Last night we did venture out and went to a friend's house.  There were about 30 of us (kids included).  Unfortunately, Craig was home, pretty sick.  He was supposed to work, but didn't even do that.  We had a great time and now I am happy to say that I have a 17 year old designated driver, so all was good.  Came home and woke Craig up to give him a New Years kiss.
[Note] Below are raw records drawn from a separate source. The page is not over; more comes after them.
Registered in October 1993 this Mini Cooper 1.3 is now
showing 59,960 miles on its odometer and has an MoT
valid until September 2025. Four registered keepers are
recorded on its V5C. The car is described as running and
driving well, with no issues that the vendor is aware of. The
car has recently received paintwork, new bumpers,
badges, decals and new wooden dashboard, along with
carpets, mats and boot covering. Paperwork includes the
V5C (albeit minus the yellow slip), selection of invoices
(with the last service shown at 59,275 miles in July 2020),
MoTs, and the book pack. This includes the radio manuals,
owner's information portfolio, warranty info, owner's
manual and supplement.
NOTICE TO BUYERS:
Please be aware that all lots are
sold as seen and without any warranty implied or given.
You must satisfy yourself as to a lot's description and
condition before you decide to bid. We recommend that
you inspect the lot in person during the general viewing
It's amazing to me at how fast this year has flown by.  This time last year, we had just been approved to short sell our home and were packing.  We moved in January.  It's been a good year for us.  Craig was given a promotion.  I was finally accepted in the nursing program.  The girls are happy and doing well in school.  We are all healthy.  And for the latter, we can't ask for more than that, right?


And about resolutions:


I make fewer resolutions as I get older.  Some of them are repeats from the year before....but here's a little bit of what I'd like to do/change:


Drink more water.
Stop making excuses of why I can't work out.
Have more patience with my offspring.
Be a little less connected to my phone and be more in the moment with what is happening around me.
Worry less.
Stop doubting the possibilities.  
Be less hard on myself.  


I've made some mistakes and learned a few lessons this year...the hard way.  I've learned that sometimes I need to keep my mouth shut and think twice before I do something that will ultimately be something very stupid.  I have learned to not react in the heat of the moment...to take a moment...sleep on it and cool off.  I am hoping I can resolve to keep all this in mind in the new year.


It doesn't matter how old we get, we will all manage to do something we can learn from. Make the mistake, but learn from it.  Move on.  Be a better person for it.  A good mantra.


So, cheers to 2012.  I know there are BIG positive, beautiful things in store for all of us this year.  I can't wait...bring it on!